Magic Constants
PHP magic constants (__DIR__, __FILE__, __LINE__, __FUNCTION__, __CLASS__, __METHOD__, __NAMESPACE__, __TRAIT__) resolved at compile time to plain string or integer literals.
PHP defines a set of magic constants that change value depending on where they appear in the source. elephc supports all eight, lowering each to a plain string or integer literal at compile time. They behave identically to PHP for every common case.
| Constant | Type | What it expands to |
|---|---|---|
__DIR__ | string | Canonical absolute path of the directory containing the source file |
__FILE__ | string | Canonical absolute path of the source file |
__LINE__ | int | Line number of the constant in the source file |
__FUNCTION__ | string | FQN of the enclosing function, unqualified method name inside a method, PHP-style closure marker inside a closure, or empty string outside any function |
__CLASS__ | string | FQN of the enclosing class, the importing class for trait members, or empty string outside any class |
__METHOD__ | string | "Class::method" inside a class method, "Trait::method" inside a trait method, FQN function name in a free function, PHP-style closure marker inside a closure, or empty string outside any function |
__NAMESPACE__ | string | The current namespace, or empty string outside any namespace |
__TRAIT__ | string | FQN of the enclosing trait, or empty string outside any trait |
All eight names are matched case-insensitively, matching PHP (for example, __dir__ and __DIR__ are the same magic constant).
When the substitution happens
Each magic constant is lowered to a plain literal before type checking and code generation run, so it interacts correctly with constant folding and other downstream passes.
__LINE__is replaced withIntLiteral(span.line)at parse time.__FILE__and__DIR__are replaced after parsing each source file (including anyincluded /required files), against that file’s canonical path.__FUNCTION__,__CLASS__,__METHOD__,__NAMESPACE__, and__TRAIT__are replaced per source file before that file is inlined, so included files keep their own namespace and lexical scope.__CLASS__occurrences imported from a trait are rebound when the trait is flattened into the concrete class.__METHOD__and__TRAIT__keep the trait declaration identity, as they do in PHP.
Because the substitution happens before the optimizer’s constant-folding pass, expressions like __DIR__ . '/file.php' collapse into a single string literal at compile time:
echo __DIR__ . '/lib/util.php';
// becomes (at compile time):
// echo '/path/to/dir/lib/util.php';
Examples
File and directory
<?php
echo __FILE__, "\n"; // "/abs/path/main.php"
echo __DIR__, "\n"; // "/abs/path"
echo __LINE__, "\n"; // "3"
Function and method
<?php
namespace App;
function greet() {
echo __FUNCTION__; // "App\greet"
echo __METHOD__; // "App\greet"
}
class Greeter {
public function hello() {
echo __CLASS__; // "App\Greeter"
echo __METHOD__; // "App\Greeter::hello"
echo __FUNCTION__; // "hello"
}
}
Namespace and trait
<?php
namespace App\Util;
echo __NAMESPACE__; // "App\Util"
trait Reportable {
public function report() {
echo __CLASS__; // class that uses the trait, e.g. "App\Util\Task"
echo __METHOD__; // "App\Util\Reportable::report"
echo __TRAIT__; // "App\Util\Reportable"
}
}
Closures
<?php
$f = function() {
echo __FUNCTION__; // "{closure:/abs/path/main.php:2}"
};
$f();
Inside a method, closures use the method as their context:
<?php
class Greeter {
public function hello() {
$f = function() {
echo __METHOD__; // "{closure:Greeter::hello():4}"
};
$f();
}
}
Includes and __FILE__ / __DIR__
When a file is included or required, the magic constants inside that file expand against its own file path, namespace, and lexical scope — not the file or function that included it.
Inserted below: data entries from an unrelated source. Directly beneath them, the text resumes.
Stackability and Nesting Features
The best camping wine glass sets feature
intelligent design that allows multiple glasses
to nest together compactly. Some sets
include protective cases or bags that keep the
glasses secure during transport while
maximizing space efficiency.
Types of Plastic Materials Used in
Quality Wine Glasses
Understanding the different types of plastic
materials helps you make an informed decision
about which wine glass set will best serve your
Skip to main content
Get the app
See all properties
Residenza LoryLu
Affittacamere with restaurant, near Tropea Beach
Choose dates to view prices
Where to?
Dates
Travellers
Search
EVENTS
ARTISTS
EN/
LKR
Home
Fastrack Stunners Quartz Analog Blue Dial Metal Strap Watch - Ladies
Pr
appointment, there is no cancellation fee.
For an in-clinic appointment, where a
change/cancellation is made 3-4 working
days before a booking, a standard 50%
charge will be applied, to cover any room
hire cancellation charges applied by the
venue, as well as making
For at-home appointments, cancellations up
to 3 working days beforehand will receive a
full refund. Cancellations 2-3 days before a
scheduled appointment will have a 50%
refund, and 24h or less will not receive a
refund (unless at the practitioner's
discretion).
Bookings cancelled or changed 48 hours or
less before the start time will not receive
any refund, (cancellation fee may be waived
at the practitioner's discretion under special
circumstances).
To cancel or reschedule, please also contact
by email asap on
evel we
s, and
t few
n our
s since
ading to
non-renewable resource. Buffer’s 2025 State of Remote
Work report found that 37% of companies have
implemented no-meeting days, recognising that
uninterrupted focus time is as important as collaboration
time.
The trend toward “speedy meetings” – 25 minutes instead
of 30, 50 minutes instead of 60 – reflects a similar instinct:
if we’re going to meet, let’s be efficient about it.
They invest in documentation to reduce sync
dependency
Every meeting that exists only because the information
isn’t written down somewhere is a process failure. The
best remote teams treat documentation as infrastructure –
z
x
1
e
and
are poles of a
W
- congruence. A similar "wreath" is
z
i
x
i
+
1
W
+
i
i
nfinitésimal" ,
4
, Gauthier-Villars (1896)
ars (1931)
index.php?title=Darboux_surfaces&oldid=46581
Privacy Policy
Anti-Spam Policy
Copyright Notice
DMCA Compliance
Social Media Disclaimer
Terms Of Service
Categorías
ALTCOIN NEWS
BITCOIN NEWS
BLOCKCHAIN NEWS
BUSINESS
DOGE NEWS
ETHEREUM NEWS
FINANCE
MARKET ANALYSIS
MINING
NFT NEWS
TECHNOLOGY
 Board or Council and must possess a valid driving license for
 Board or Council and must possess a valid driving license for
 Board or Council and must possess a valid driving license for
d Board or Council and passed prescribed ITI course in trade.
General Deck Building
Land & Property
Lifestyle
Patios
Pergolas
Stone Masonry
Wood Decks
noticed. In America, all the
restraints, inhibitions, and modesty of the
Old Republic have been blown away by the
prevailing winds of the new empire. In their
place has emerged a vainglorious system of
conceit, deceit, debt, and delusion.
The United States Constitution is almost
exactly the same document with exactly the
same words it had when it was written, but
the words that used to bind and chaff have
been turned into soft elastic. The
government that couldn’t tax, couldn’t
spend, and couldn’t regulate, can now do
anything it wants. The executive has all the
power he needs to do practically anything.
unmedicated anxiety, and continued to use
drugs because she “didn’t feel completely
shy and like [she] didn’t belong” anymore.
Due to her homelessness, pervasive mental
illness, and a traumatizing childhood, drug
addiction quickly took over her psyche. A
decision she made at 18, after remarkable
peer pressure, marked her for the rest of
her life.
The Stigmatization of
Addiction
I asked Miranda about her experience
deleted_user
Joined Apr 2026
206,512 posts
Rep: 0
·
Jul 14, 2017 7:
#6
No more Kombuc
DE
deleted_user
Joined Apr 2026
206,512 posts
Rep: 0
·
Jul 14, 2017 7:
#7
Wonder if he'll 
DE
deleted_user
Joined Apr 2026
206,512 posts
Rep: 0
This matches PHP’s behavior.
// /app/main.php
<?php
require __DIR__ . '/lib/util.php';
// /app/lib/util.php
<?php
namespace App\Lib;
echo __FILE__; // "/app/lib/util.php" (not /app/main.php)
echo __DIR__; // "/app/lib" (not /app)
echo __NAMESPACE__; // "App\Lib"
__DIR__, __FILE__, and the other string-valued magic constants are also accepted in include / require path expressions (along with concatenation, string literals, and const / define()-d string constants). See Namespaces & Includes for the full list of accepted path expressions.